Geen Geert Wilders dus als premier, maar wie dan wel?

Zicht op het Torentje vanaf de Lange Vijverberg. Foto: Sandra Uittenbogaart/HH/ANP

Het is niet noodzakelijk dat de grootste partij de premier levert. Zelfs een buitenstaander in het Torentje is denkbaar. Maar uit democratisch oogpunt is dit geen wenselijk scenario, schrijft Gerry van der List.

Het welslagen van een kabinet hangt sterk af van de verstandhouding tussen de deelnemende partijen. In dit opzicht – en ook in andere opzichten trouwens – ziet het er niet heel goed uit voor de regeringscoalitie in – moeizame –  wording.

Zo kwam Geert Wilders mopperend uit de laatste besprekingen met informateur Kim Putters. De PVV-leider noemde het ‘unfair’, ‘ondemocratisch’ en ‘staatsrechtelijk onjuist’ dat hem het premierschap niet werd gegund. Waarbij duidelijk was dat vooral Pieter Omtzigt dwars had gelegen. Zijn NSC blijft spaken in het rechtse wiel steken.

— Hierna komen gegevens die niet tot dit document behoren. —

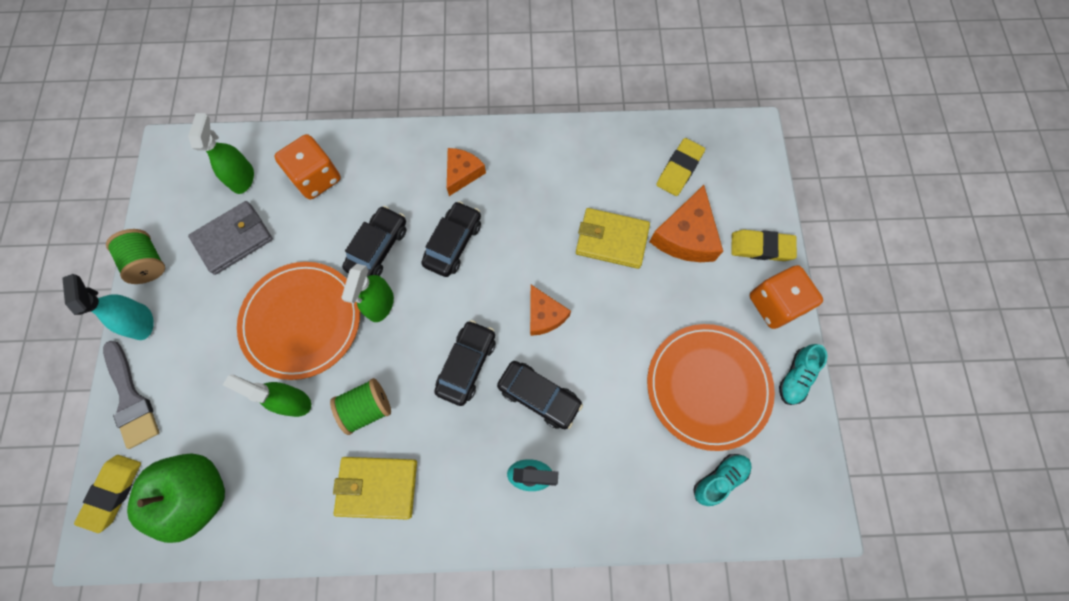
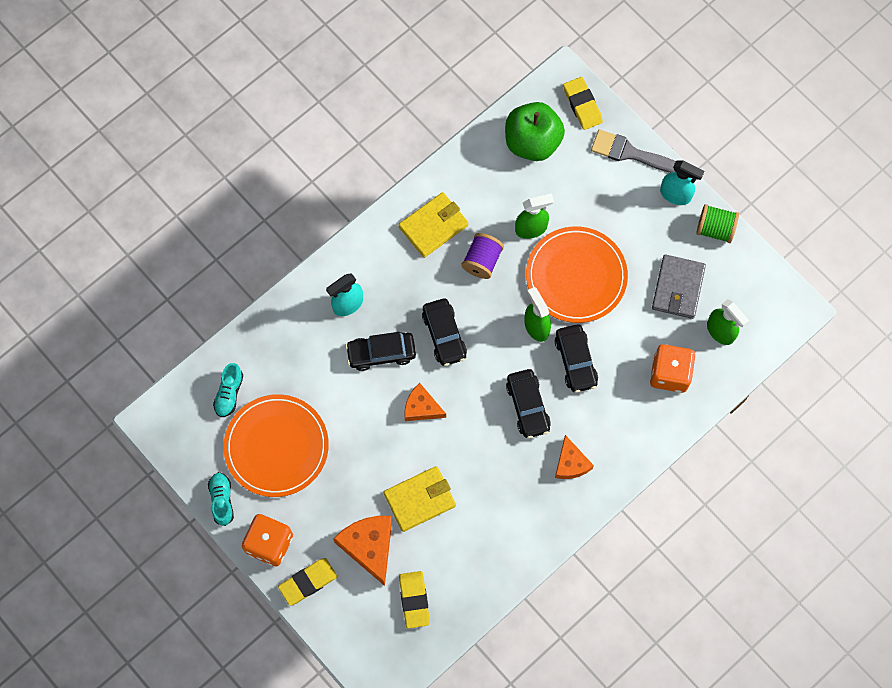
camera: 140 degrees right, 0 degrees up
green spool [330,378,391,435] -> purple spool [462,233,504,279]

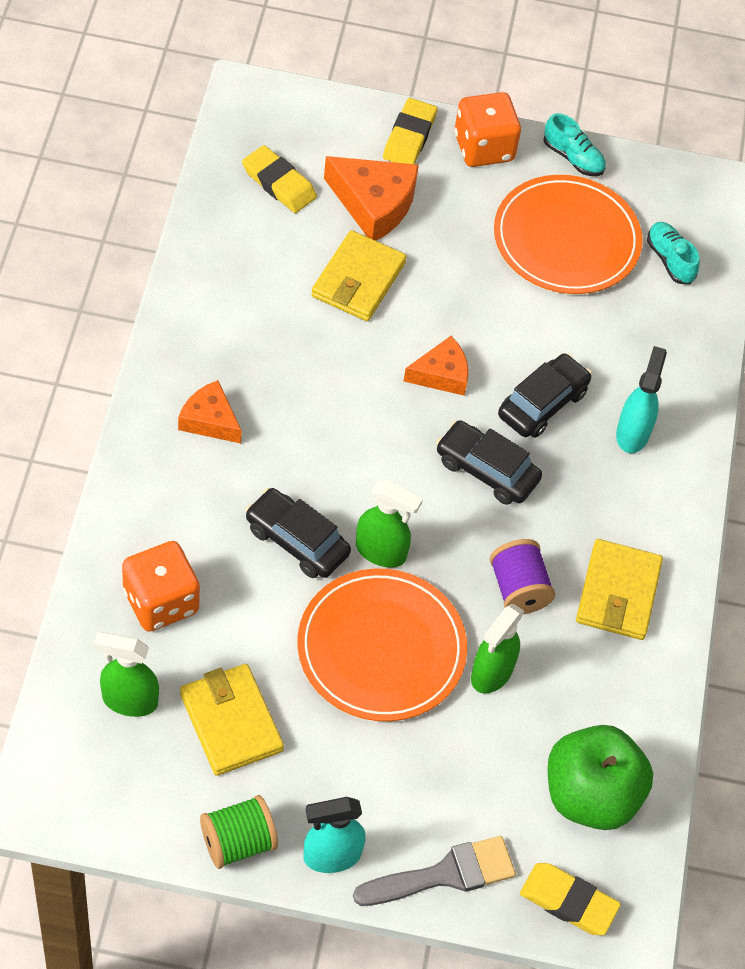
camera: 135 degrees right, 15 degrees down
black car [506,369,551,439] -> none
grey wallet [652,255,706,319] -> yellow wallet [180,664,284,776]

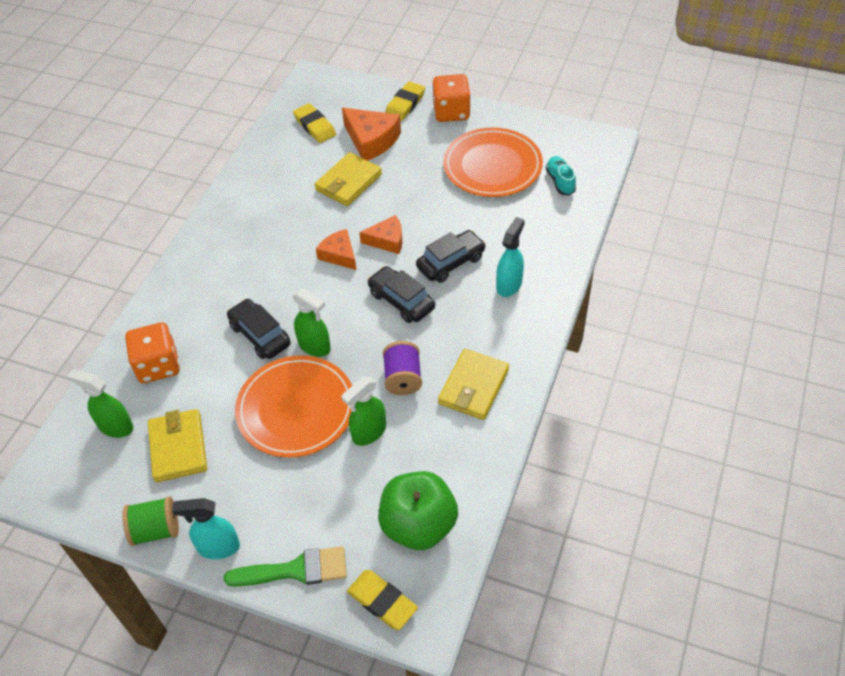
camera: 20 degrees right, 5 degrees down
orange cheese [178,380,242,443] -> orange cheese moved to [316,229,356,270]
grey brush [353,836,516,906] -> green brush [224,546,347,587]
turquoise shoe [544,113,606,176] -> none

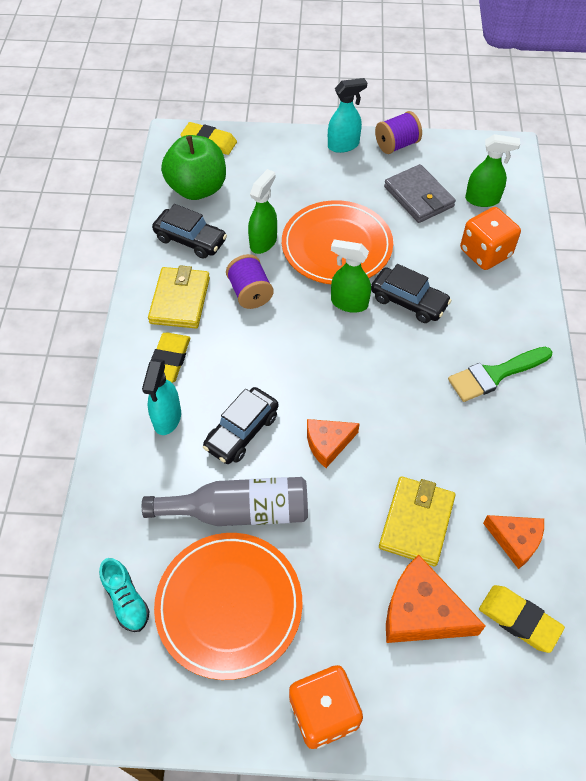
camera: 160 degrees right, 5 degrees up
green spool [122,496,179,546] -> purple spool [375,111,422,154]
yellow wallet [148,409,207,483] -> grey wallet [384,164,456,223]
green brush [224,546,347,587] -> green brush moved to [448,347,552,402]
orange cheese [316,229,356,270] -> orange cheese moved to [483,515,544,569]
black car [367,266,435,323] -> black car moved to [152,204,227,259]
yellow eraser [385,81,425,121] -> yellow eraser moved to [151,333,191,383]
none -> grey bottle [142,477,308,526]

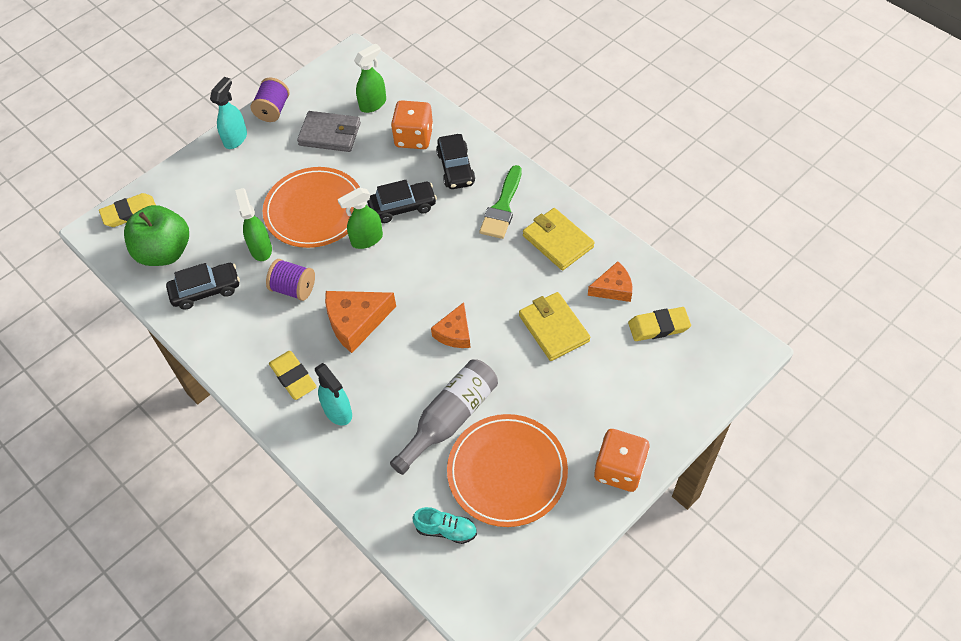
camera: 45 degrees left, 0 degrees up
yellow wallet [148,265,210,329] -> yellow wallet moved to [523,208,594,270]
black car [203,387,279,464] -> black car moved to [436,134,475,189]
orange cheese [386,554,486,643] -> orange cheese moved to [325,291,396,353]

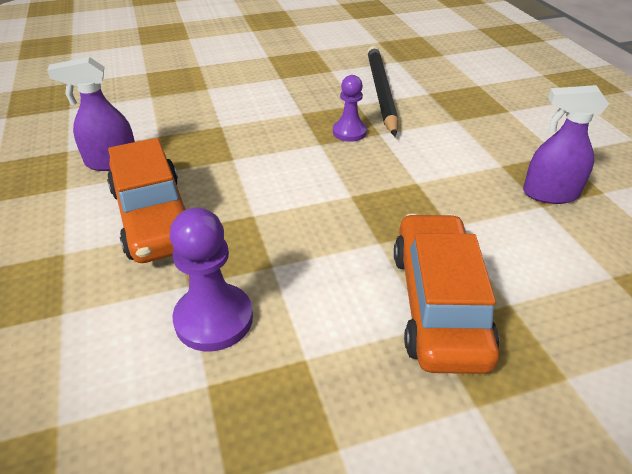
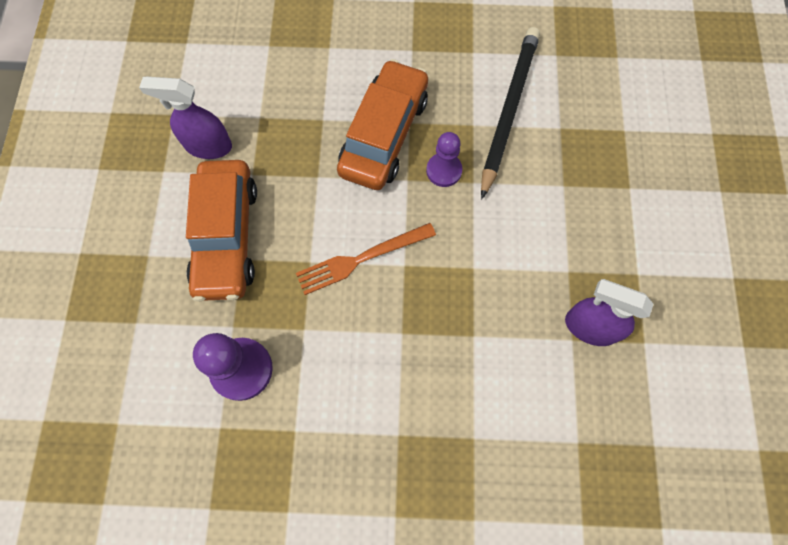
camera: 20 degrees right, 30 degrees up
orange car [394,214,499,374] -> orange car moved to [337,59,428,190]
none -> orange fork [296,223,436,295]

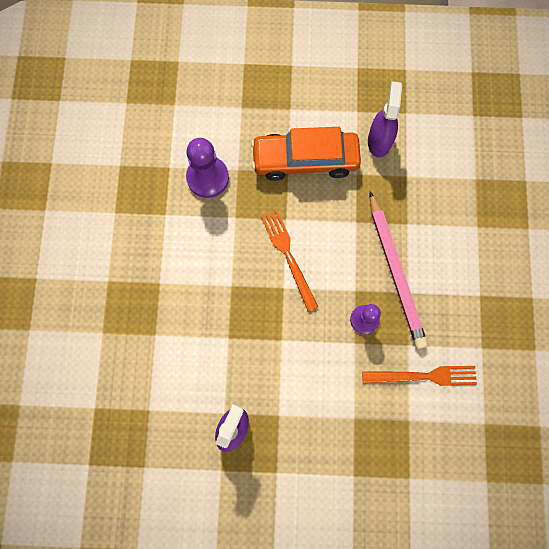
camera: 90 degrees right, 5 degrees up
orange car [337,59,428,190] -> pink pencil [370,192,428,349]
black pencil [481,27,540,199] -> orange fork [362,366,477,386]

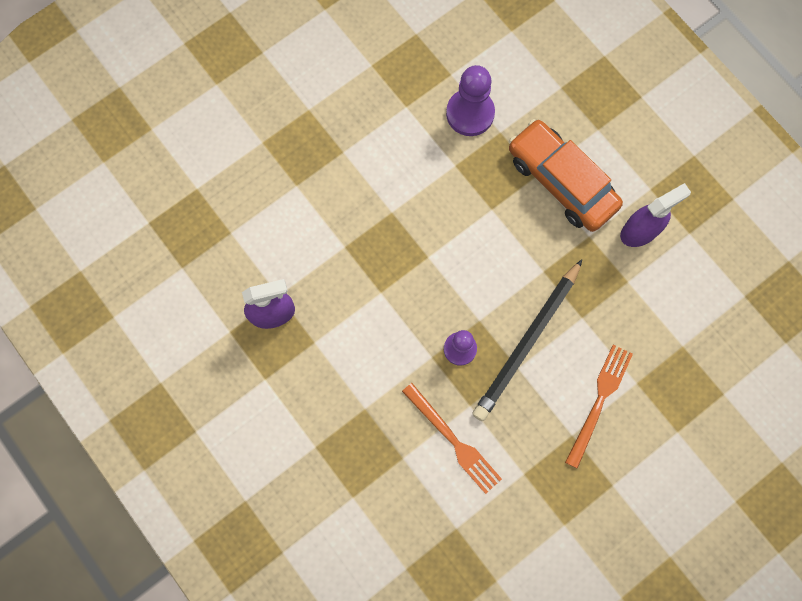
camera: 50 degrees right, 0 degrees up
orange fork [261,210,318,312] -> orange fork moved to [565,345,633,469]
pink pencil [370,192,428,349] -> black pencil [472,259,583,421]

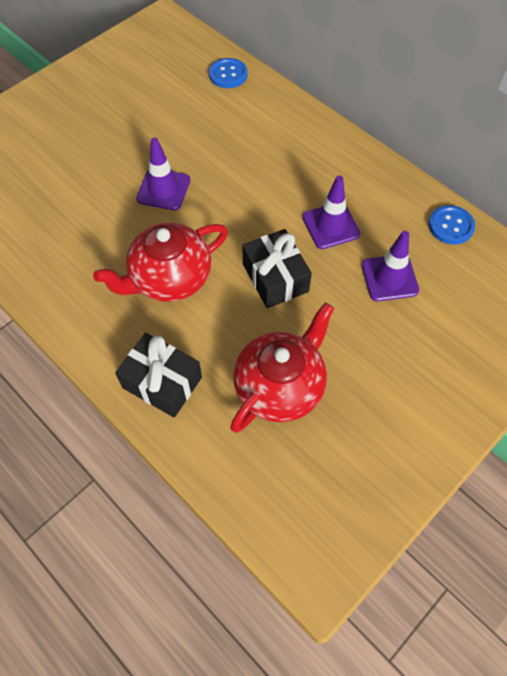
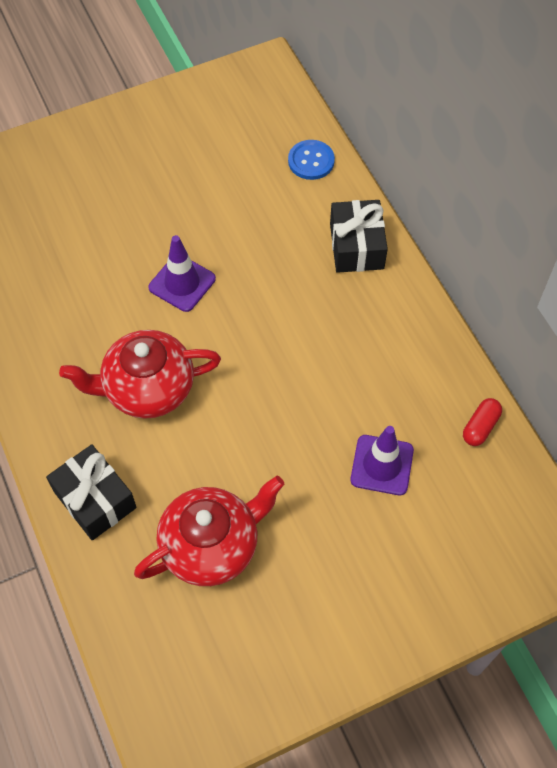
camera: 20 degrees right, 0 degrees up
black gift [242,229,312,308] -> black gift moved to [330,200,388,273]
purple traffic cone [302,176,360,249] -> none
blue button [429,205,475,245] -> red capsule [463,398,502,446]

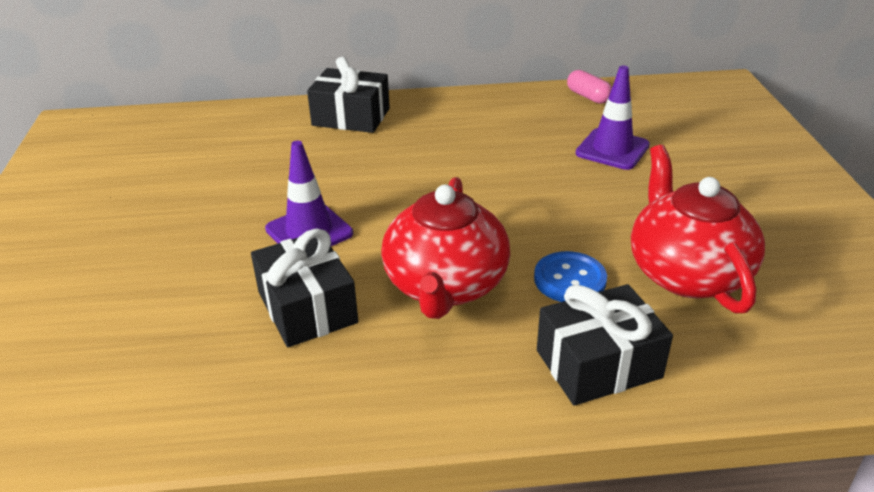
camera: 70 degrees left, 25 degrees down
blue button [288,140,335,180] -> blue button moved to [534,251,607,302]
red capsule [463,398,502,446] -> pink capsule [567,70,612,104]
none -> black gift [251,228,358,347]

Na het gedwongen afhaken van Wilders is het speculeren begonnen over wie dan de nieuwe bewoner van het Torentje wordt. Het is de gewoonte geworden dat de grootste partij in de Tweede Kamer de premier levert. Maar niet zo heel veel Nederlanders zien in PVV-volksvertegenwoordigers als Fleur Agema, Dion Graus en Gom van Strien de geschikte, verbindende persoon om leiding te geven aan de aanstaande coalitie, met de mysterieuze aanduiding ‘programkabinet’.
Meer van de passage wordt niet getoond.